··· RECORDS FOR PROCESSING ···

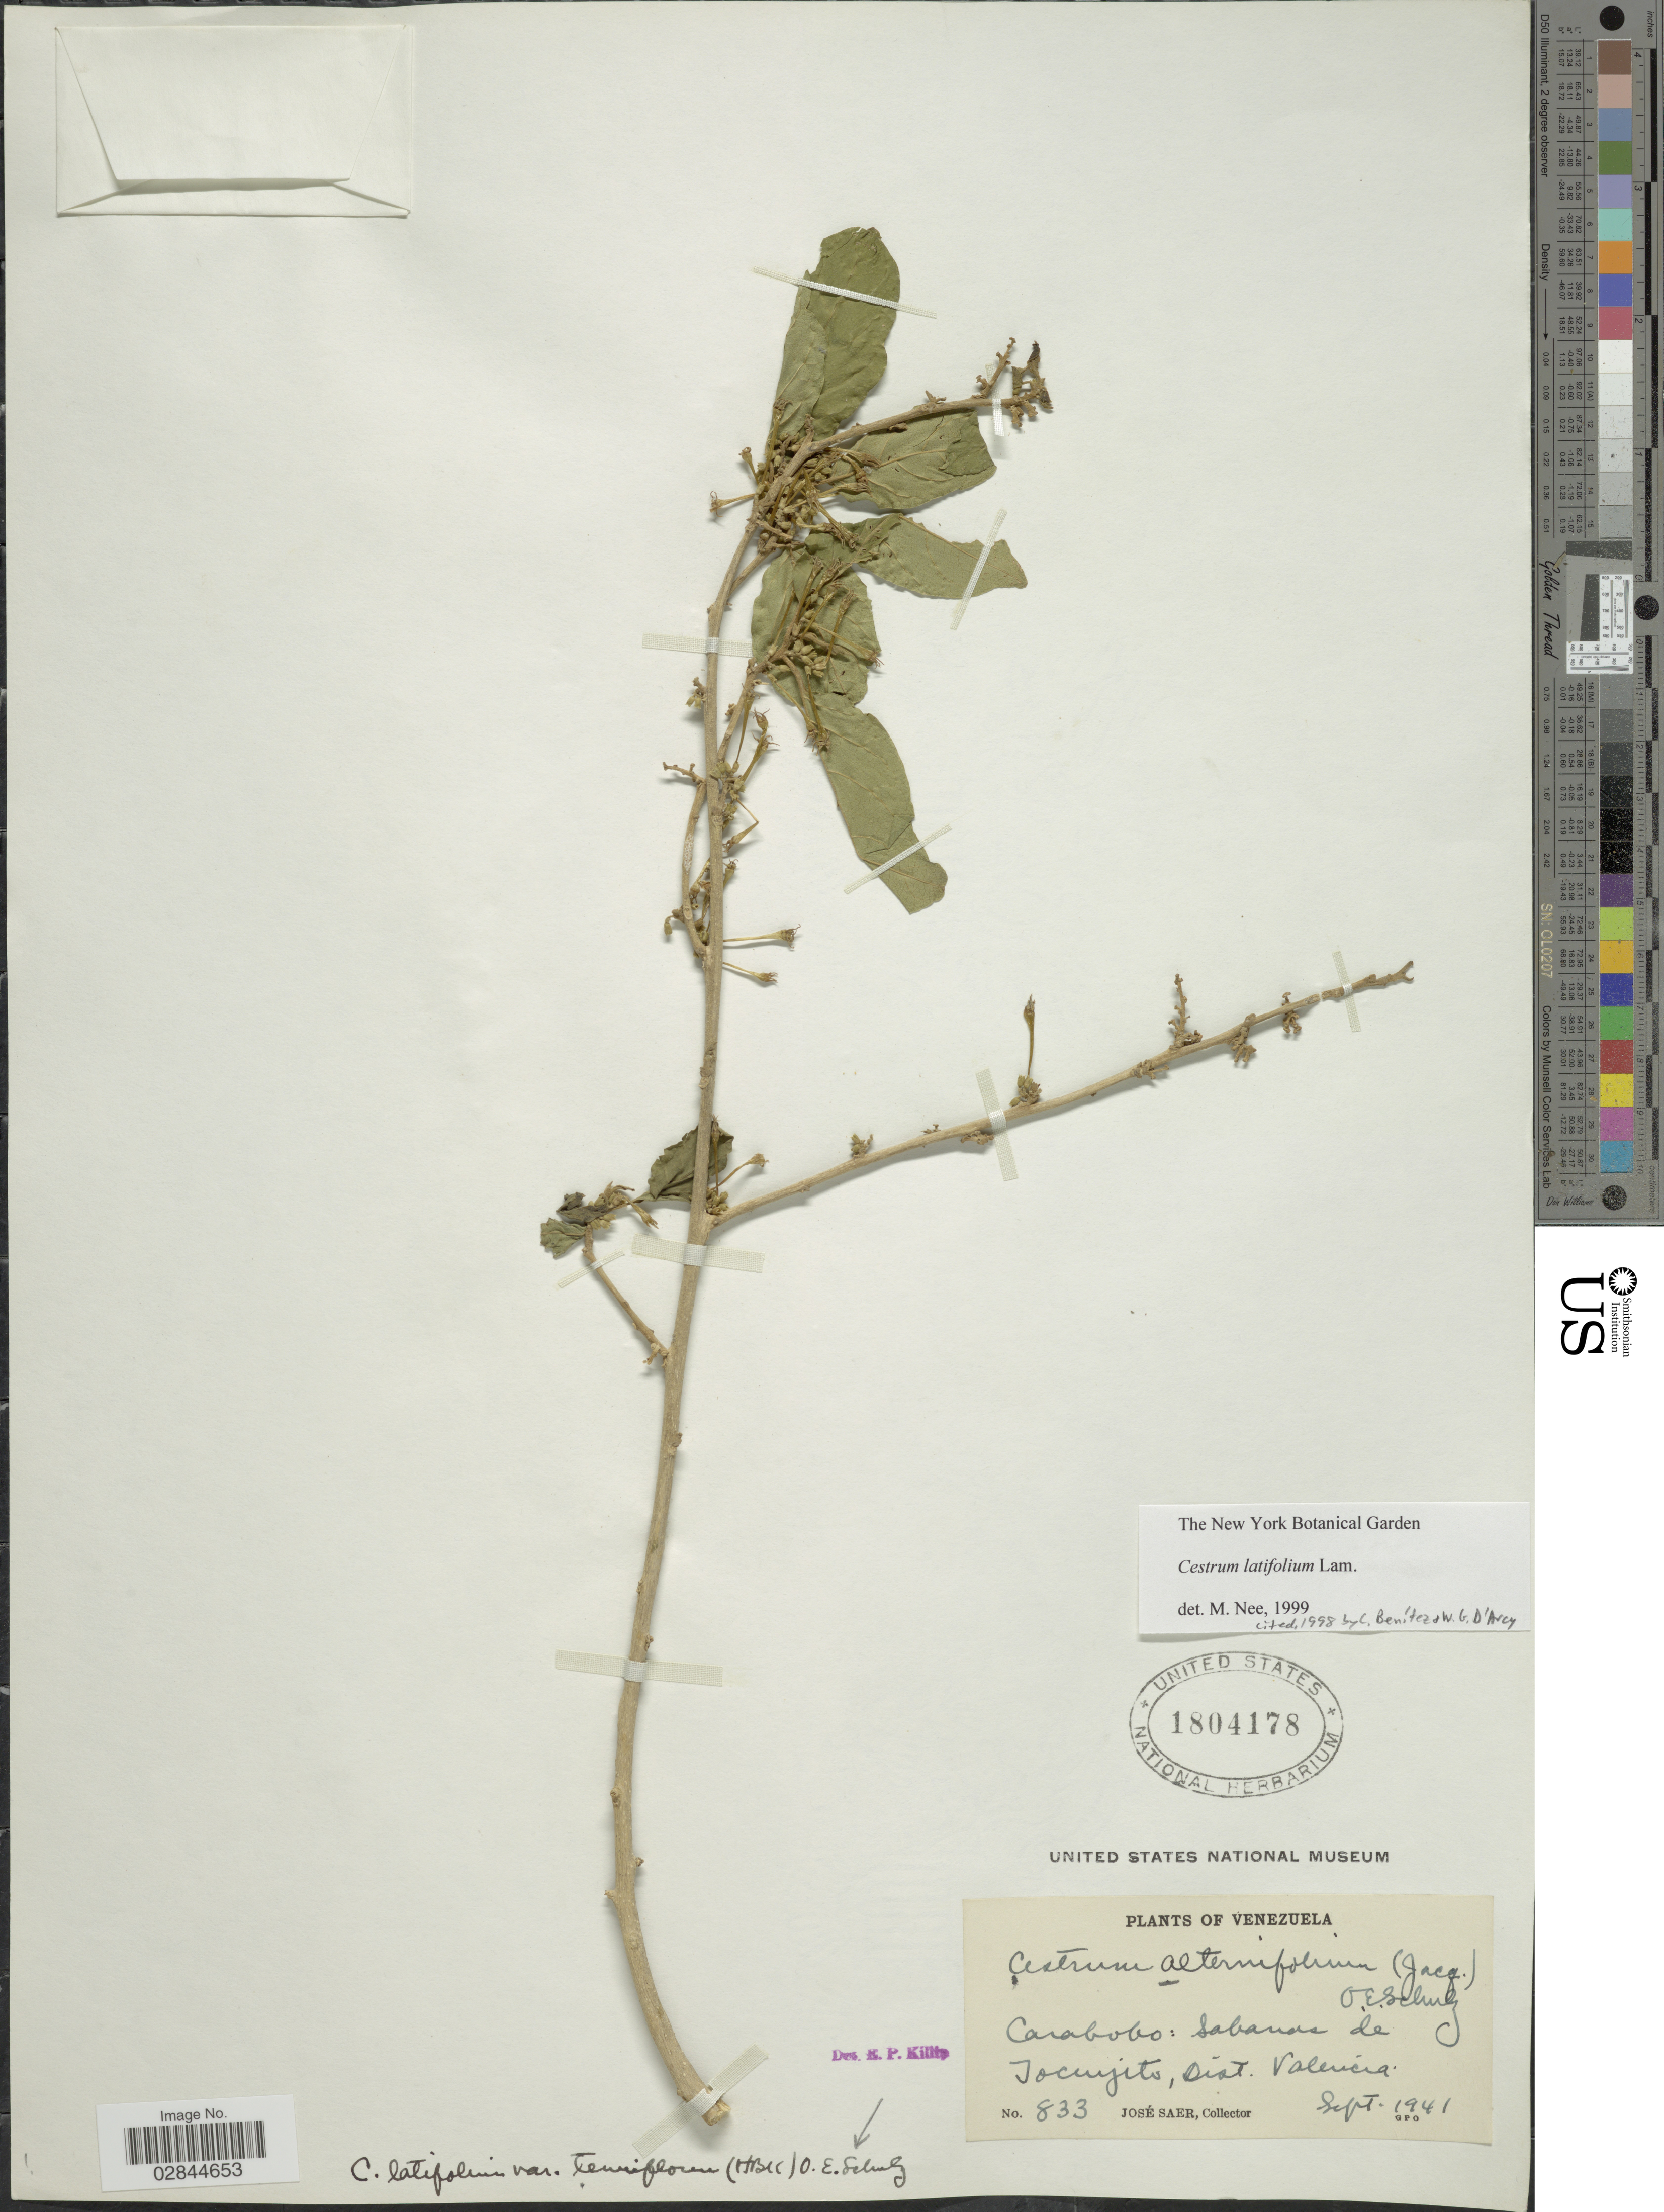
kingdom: Plantae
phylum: Tracheophyta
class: Magnoliopsida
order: Solanales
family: Solanaceae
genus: Cestrum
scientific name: Cestrum latifolium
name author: Lam.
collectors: J. Saer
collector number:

···

§ **TASK BRIEF**: Can you give the material again with "scientific name" changed to "species name" everywhere, leaving everything else unchanged and omitting the pictures?

§ **EXERCISE ANSWER**:
kingdom: Plantae
phylum: Tracheophyta
class: Magnoliopsida
order: Solanales
family: Solanaceae
genus: Cestrum
species name: Cestrum latifolium
name author: Lam.
collectors: J. Saer
collector number:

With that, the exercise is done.